Gran Bretaña tampoco deseaba una guerra europea y ofreció a Francia, deseosa de recuperar Alsacia y Lorena de los alemanes, una compensación a cambio de su anexión de Chipre: Siria o Tunicia. En todo momento el reparto de los dominios turcos serviría para sellar la paz entre los grandes de Europa.
El ofrecimiento de enseñorear la antigua Cartago no gustaba a todos los políticos franceses. La conquista de Argelia demostraba toda su dureza, costando notables sacrificios económicos y militares no siempre bien entendidos por la población más humilde. Los republicanos radicales clamaban contra el abandono de la reintegración nacional de Alsacia-Lorena, criticando además todo favor a los especuladores interesados en la conquista tunecina. La III República francesa se mostraba inestable y el gran político Gambetta se mostró reacio a toda intervención.
Imagen de Gambetta.
Sin embargo, los hombres de negocios franceses sí que se condujeron activamente en Tunicia. Ofrecieron créditos y negocios al gobierno del bey, que no terminaron redundando en un acercamiento franco-tunecino pacífico.
Consciente de su fuerza, el bey reconoció sus reclamaciones en 1878-79 para evitar toda escalada militar francesa. En París tal moderación fue bien recibida. Nuevos financieros emprendieron su periplo cartaginés a continuación.
La Sociedad Marsellesa de Crédito se enredó en 1880 en un espinoso asunto de colonización y préstamo agrario, que enojó al gabinete de Mustafa ibn Ismail. El tendido del estratégico ferrocarril de Túnez a La Goleta añadió más leña al fuego.
Los tunecinos se decidieron a jugar la partida contra los franceses, poco decididos a entrar en guerra, recurriendo a los italianos, recientemente unificados y mucho más débiles militarmente. Entre Sicilia y Tunicia existía una larga relación humana dada su proximidad. No pocos negociantes y trabajadores italianos habían tentado fortuna en la orilla tunecina desde hacía muchas décadas.
Vistas las cosas así el rey Humberto de Italia reclamó en 1881 Tunicia como antigua provincia del imperio romano, invocando una grandeza de la que tanto abusaría posteriormente el fascismo.
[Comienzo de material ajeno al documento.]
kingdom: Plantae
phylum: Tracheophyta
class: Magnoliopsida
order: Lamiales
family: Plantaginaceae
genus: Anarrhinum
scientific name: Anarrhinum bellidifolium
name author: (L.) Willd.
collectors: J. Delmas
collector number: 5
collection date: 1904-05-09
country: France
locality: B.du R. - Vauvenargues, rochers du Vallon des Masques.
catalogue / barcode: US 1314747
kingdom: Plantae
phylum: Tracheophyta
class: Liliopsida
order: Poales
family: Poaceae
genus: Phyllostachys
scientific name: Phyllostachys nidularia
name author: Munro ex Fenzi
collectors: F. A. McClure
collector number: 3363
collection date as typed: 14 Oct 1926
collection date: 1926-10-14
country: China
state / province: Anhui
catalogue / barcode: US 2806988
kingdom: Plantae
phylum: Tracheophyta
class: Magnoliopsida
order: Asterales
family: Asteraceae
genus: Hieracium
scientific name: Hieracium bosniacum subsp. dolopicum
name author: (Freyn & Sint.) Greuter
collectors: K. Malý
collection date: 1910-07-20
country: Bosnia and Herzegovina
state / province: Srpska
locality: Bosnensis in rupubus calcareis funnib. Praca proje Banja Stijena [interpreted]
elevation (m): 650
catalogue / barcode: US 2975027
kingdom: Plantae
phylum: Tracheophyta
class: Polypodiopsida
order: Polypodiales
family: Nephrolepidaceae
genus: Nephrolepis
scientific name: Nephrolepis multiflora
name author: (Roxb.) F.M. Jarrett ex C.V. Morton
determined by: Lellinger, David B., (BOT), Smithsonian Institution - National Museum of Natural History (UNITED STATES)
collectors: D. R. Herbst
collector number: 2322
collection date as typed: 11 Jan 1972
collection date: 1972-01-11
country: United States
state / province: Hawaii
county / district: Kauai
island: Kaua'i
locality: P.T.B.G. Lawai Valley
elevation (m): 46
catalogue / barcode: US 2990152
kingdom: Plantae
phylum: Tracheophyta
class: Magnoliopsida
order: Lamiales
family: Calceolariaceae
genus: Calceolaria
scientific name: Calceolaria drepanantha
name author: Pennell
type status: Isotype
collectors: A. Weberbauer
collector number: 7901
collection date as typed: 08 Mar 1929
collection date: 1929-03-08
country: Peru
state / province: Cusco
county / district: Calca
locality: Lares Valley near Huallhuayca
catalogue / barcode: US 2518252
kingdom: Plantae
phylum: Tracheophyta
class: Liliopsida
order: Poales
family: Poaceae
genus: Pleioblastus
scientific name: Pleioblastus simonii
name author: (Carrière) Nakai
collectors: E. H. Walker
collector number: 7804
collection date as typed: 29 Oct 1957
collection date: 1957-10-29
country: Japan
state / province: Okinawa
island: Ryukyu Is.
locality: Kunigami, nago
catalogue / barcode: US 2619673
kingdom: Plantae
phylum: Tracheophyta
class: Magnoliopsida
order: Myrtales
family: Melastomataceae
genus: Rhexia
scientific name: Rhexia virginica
Aquello excedió la paciencia de los políticos franceses.
Las tropas de la república francesa avanzaron desde Argelia, sin que los italianos se decidieran a replicar. Nadie estaba dispuesto a respaldar sus pretensiones, sino más bien a calmar a Francia. El 12 de mayo de 1881 impusieron al gabinete tunecino el tratado del Bardo, que reconocía la tutela francesa y la ocupación de unos cuantos puntos estratégicos del país.
Semejante capitulación fue seguida de rebeliones en varios territorios contra el gabinete y los franceses, que ahora no tuvieron más remedio que conquistar toda Tunicia. En junio de 1883 lograron implantar su protectorado por el tratado de Marsa. Al final la política imperialista se terminó imponiendo. Las relaciones entre franceses e italianos, ya tensas en tiempos de Napoleón III, empeoraron con esta conquista, lo que a la larga nutriría los odios de la fanfarrona política fascista.